[Stored items from a collection]
•••••
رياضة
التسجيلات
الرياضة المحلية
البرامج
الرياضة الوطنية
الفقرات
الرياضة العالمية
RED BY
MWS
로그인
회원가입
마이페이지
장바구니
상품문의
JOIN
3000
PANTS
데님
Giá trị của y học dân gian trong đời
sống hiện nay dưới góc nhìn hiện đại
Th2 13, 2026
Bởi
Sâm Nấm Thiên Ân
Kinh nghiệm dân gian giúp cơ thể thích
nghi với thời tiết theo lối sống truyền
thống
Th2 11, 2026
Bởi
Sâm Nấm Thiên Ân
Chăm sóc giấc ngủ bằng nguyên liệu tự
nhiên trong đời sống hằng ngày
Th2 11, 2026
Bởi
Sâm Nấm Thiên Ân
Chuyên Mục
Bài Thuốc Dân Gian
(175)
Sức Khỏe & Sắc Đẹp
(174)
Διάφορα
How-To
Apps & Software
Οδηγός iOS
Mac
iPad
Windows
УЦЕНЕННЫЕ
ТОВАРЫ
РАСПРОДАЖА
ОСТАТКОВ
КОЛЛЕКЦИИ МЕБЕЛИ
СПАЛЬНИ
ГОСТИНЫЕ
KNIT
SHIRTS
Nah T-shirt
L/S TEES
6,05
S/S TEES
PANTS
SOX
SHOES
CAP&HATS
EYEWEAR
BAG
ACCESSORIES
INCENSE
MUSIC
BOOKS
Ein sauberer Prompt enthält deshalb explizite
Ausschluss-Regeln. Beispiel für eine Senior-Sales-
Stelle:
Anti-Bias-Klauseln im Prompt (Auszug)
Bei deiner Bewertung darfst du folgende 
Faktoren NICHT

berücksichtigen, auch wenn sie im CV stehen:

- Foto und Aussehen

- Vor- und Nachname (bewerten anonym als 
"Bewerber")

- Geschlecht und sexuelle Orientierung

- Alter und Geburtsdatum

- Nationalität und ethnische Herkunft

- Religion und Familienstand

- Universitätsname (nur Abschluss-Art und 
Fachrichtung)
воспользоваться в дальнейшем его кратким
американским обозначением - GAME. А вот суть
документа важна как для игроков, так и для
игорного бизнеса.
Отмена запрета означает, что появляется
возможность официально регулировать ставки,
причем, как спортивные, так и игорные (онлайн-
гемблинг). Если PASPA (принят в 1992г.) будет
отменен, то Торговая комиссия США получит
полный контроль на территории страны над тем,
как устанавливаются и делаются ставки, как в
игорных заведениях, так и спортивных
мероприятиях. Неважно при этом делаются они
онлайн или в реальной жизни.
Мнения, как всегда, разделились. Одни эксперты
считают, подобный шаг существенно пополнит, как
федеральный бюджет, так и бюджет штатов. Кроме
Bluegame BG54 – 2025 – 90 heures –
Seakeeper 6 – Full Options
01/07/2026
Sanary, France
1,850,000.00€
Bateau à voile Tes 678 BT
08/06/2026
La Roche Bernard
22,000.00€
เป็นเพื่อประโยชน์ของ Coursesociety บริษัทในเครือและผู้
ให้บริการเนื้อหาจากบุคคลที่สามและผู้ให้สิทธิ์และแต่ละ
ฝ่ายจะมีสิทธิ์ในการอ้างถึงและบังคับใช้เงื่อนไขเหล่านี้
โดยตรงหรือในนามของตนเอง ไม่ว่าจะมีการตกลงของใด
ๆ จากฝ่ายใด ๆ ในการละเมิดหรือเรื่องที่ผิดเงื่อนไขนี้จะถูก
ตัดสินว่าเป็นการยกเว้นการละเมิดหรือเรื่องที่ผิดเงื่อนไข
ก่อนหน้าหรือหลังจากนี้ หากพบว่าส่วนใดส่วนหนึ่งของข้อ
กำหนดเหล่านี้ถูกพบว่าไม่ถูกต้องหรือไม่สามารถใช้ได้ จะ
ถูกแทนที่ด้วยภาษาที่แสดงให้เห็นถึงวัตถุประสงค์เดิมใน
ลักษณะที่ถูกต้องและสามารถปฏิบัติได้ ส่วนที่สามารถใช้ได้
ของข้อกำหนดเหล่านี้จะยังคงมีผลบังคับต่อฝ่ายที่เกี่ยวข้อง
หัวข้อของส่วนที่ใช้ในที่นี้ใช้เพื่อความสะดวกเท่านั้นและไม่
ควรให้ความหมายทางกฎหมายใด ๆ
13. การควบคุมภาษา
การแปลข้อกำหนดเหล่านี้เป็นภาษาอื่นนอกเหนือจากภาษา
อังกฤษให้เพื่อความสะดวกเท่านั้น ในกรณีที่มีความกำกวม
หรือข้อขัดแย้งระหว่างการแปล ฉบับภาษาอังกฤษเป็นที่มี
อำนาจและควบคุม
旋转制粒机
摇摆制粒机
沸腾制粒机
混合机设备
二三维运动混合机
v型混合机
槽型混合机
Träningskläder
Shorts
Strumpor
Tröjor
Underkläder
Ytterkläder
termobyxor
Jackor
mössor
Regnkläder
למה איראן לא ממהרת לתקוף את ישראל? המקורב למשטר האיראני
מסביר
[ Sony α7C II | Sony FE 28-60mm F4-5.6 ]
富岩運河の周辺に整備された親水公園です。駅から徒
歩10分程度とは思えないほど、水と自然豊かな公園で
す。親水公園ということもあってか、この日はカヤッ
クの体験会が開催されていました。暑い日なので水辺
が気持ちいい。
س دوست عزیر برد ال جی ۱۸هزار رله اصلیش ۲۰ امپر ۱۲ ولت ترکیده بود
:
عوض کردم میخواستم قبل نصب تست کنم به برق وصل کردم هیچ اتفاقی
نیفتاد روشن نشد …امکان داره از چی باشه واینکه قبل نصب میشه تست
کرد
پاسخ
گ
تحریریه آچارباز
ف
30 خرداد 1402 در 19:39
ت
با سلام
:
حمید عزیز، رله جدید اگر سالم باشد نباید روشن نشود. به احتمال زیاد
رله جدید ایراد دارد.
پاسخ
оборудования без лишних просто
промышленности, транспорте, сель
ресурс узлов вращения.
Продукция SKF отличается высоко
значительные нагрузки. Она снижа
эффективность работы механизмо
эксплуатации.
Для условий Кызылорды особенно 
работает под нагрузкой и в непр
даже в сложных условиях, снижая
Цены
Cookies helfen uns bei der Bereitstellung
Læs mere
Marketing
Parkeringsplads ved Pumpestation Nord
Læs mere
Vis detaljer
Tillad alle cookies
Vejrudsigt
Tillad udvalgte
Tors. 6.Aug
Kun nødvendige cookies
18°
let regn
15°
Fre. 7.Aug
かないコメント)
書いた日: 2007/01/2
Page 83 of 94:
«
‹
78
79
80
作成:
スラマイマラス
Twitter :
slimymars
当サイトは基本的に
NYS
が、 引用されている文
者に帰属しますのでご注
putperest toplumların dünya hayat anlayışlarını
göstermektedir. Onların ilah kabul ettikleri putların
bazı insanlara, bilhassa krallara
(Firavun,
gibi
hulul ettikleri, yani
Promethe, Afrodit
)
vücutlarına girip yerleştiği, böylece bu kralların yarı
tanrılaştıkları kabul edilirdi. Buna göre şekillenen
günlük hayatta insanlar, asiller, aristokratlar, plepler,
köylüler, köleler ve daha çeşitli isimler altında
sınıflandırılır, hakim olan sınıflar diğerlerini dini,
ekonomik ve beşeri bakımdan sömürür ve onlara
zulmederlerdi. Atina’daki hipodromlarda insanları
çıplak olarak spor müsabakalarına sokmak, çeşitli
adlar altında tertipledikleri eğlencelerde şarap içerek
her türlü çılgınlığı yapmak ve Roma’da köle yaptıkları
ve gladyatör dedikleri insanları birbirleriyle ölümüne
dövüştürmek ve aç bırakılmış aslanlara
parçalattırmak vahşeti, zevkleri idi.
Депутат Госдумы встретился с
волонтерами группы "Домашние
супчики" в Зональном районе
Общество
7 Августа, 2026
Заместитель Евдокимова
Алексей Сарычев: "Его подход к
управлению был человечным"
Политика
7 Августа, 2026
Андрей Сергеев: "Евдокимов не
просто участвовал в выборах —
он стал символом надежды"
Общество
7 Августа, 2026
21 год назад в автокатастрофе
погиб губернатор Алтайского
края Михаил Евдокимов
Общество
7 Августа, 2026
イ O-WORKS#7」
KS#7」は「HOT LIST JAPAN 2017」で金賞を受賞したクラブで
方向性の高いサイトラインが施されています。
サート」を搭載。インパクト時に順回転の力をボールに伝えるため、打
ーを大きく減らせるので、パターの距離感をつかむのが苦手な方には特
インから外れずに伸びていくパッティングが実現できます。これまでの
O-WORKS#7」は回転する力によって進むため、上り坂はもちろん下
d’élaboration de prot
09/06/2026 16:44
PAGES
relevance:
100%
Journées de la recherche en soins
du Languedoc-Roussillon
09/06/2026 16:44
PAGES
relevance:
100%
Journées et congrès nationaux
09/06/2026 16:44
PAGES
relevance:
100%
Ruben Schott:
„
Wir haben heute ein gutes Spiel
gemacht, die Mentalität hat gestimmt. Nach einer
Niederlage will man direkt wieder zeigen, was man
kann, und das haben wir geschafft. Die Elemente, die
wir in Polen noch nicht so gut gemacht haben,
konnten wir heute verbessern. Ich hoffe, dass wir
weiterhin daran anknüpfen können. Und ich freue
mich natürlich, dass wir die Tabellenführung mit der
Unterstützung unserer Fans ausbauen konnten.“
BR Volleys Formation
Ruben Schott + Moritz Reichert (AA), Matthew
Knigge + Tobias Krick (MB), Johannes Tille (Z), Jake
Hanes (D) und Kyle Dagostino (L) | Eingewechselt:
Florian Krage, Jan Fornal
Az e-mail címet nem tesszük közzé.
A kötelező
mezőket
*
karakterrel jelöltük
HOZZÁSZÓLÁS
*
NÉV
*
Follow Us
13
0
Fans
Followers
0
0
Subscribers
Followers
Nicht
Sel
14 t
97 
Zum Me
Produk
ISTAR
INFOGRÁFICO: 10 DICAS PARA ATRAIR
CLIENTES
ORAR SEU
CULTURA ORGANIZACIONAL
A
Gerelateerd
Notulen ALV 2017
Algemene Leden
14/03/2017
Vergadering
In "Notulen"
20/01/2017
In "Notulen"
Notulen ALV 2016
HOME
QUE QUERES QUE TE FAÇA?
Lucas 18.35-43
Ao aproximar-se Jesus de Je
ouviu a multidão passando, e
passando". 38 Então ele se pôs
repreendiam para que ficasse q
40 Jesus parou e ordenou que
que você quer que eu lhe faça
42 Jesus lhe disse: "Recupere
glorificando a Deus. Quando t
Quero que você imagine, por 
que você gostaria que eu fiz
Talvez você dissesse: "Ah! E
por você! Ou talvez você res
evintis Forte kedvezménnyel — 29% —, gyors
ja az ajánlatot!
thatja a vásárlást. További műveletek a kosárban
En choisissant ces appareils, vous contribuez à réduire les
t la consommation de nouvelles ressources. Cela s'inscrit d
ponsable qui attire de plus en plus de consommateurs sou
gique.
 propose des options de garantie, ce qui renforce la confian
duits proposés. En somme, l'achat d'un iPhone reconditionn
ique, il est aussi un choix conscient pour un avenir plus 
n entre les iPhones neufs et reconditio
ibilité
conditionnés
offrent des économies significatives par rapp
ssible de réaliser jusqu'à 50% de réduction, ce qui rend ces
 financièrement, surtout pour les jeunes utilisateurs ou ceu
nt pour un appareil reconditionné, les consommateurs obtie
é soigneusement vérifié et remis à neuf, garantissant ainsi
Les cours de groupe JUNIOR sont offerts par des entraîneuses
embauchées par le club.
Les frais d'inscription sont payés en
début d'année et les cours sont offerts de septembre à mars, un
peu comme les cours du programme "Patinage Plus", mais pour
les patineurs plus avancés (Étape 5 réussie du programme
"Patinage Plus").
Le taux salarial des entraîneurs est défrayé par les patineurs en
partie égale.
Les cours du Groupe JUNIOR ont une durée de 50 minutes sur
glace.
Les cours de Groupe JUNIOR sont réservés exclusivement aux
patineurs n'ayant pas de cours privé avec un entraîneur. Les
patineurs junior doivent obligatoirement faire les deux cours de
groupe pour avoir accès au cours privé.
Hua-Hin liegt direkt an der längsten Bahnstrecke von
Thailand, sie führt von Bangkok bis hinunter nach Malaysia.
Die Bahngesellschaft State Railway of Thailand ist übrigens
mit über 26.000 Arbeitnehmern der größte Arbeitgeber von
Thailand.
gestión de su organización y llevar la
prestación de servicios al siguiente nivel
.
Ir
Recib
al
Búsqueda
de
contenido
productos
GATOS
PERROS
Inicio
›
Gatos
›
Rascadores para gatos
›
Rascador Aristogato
•••••
(Exercise prompt): Begin at the first line of the entries above and copy every line exactly, ending with the line that contains "1,850,000.00€".

(Problem solution):
رياضة
التسجيلات
الرياضة المحلية
البرامج
الرياضة الوطنية
الفقرات
الرياضة العالمية
RED BY
MWS
로그인
회원가입
마이페이지
장바구니
상품문의
JOIN
3000
PANTS
데님
Giá trị của y học dân gian trong đời
sống hiện nay dưới góc nhìn hiện đại
Th2 13, 2026
Bởi
Sâm Nấm Thiên Ân
Kinh nghiệm dân gian giúp cơ thể thích
nghi với thời tiết theo lối sống truyền
thống
Th2 11, 2026
Bởi
Sâm Nấm Thiên Ân
Chăm sóc giấc ngủ bằng nguyên liệu tự
nhiên trong đời sống hằng ngày
Th2 11, 2026
Bởi
Sâm Nấm Thiên Ân
Chuyên Mục
Bài Thuốc Dân Gian
(175)
Sức Khỏe & Sắc Đẹp
(174)
Διάφορα
How-To
Apps & Software
Οδηγός iOS
Mac
iPad
Windows
УЦЕНЕННЫЕ
ТОВАРЫ
РАСПРОДАЖА
ОСТАТКОВ
КОЛЛЕКЦИИ МЕБЕЛИ
СПАЛЬНИ
ГОСТИНЫЕ
KNIT
SHIRTS
Nah T-shirt
L/S TEES
6,05
S/S TEES
PANTS
SOX
SHOES
CAP&HATS
EYEWEAR
BAG
ACCESSORIES
INCENSE
MUSIC
BOOKS
Ein sauberer Prompt enthält deshalb explizite
Ausschluss-Regeln. Beispiel für eine Senior-Sales-
Stelle:
Anti-Bias-Klauseln im Prompt (Auszug)
Bei deiner Bewertung darfst du folgende 
Faktoren NICHT

berücksichtigen, auch wenn sie im CV stehen:

- Foto und Aussehen

- Vor- und Nachname (bewerten anonym als 
"Bewerber")

- Geschlecht und sexuelle Orientierung

- Alter und Geburtsdatum

- Nationalität und ethnische Herkunft

- Religion und Familienstand

- Universitätsname (nur Abschluss-Art und 
Fachrichtung)
воспользоваться в дальнейшем его кратким
американским обозначением - GAME. А вот суть
документа важна как для игроков, так и для
игорного бизнеса.
Отмена запрета означает, что появляется
возможность официально регулировать ставки,
причем, как спортивные, так и игорные (онлайн-
гемблинг). Если PASPA (принят в 1992г.) будет
отменен, то Торговая комиссия США получит
полный контроль на территории страны над тем,
как устанавливаются и делаются ставки, как в
игорных заведениях, так и спортивных
мероприятиях. Неважно при этом делаются они
онлайн или в реальной жизни.
Мнения, как всегда, разделились. Одни эксперты
считают, подобный шаг существенно пополнит, как
федеральный бюджет, так и бюджет штатов. Кроме
Bluegame BG54 – 2025 – 90 heures –
Seakeeper 6 – Full Options
01/07/2026
Sanary, France
1,850,000.00€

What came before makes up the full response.